Nicht nur in Dänemark durfte Titan auf Schatzsuche gehen. Viele unserer Ferien wurden so geplant, dass wir einen Hund mitnehmen durften, und wir wählten Gebiete, die sowohl Zwei- als auch Vierbeinern reizvoll zum Erforschen erschienen. So war Titan mit uns in Schweden, Deutschland, Frankreich, Luxemburg, Polen, Tschechien, Slowakien, Österreich und Ungarn.

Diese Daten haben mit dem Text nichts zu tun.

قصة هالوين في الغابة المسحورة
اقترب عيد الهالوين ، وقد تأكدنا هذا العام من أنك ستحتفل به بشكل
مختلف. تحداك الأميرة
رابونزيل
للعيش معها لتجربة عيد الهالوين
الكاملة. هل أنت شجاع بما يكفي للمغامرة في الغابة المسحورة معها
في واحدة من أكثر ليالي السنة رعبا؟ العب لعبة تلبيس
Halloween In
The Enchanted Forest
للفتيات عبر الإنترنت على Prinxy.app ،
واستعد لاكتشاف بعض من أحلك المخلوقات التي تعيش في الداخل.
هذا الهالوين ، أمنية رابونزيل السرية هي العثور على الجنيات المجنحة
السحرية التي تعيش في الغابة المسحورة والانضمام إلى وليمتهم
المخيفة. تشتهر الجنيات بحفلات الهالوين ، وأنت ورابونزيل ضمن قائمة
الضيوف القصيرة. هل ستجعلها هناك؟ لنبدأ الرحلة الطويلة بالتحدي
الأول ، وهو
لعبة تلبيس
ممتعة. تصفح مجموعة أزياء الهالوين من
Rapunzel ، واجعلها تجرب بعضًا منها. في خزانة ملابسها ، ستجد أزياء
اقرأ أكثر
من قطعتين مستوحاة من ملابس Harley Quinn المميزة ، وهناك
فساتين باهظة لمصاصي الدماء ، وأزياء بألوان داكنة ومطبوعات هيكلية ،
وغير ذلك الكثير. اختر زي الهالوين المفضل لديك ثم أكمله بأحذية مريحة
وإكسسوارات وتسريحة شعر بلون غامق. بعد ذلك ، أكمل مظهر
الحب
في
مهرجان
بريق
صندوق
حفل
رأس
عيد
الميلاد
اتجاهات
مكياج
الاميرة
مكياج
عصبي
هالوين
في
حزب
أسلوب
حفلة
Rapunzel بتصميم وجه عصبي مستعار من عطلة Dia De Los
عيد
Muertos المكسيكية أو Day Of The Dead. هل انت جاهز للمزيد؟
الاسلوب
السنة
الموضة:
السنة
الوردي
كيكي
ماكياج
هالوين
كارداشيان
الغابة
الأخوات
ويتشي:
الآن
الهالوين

Mit der Lüftung in unserem Auto stand Titan auf Kriegsfu
β. Wenn wir durch einen Tunnel fuhren (z.B. den Limfjordstunnel oder den Elbtunnel) und die Lüftung anstellten, reagierte Titan so bekümmert, als sei er sicher, dass sich auf dem Boden des Autos Ratten befänden. Er saβ und starrte nach allen Seiten, doch fand er natürlich nie den Grund des Geräusches heraus.
Als wir mit dem Geocaching anfingen, merkte Titan schnell, dass die Abstandsmeldungen des Co-Drivers (400 Meter, 200 Meter, 100 Meter) häufig die ersten Anzeichen spannender Erlebnisse waren. Darum machte er sich bald jedesmal bemerkbar, wenn Ulf mit dem Count-Down anfing. Wenn wir auf Kieswegen langsamer fuhren, reagierte er genauso. Nach einem langen Tag an der frischen Luft lag Titan normalerweise am Boden im Auto und schlief. Doch er wachte immer auf, wenn wir fast zu Hause waren, und er musste sich normalerweise immer bemerkbar machen, bevor wir parkten.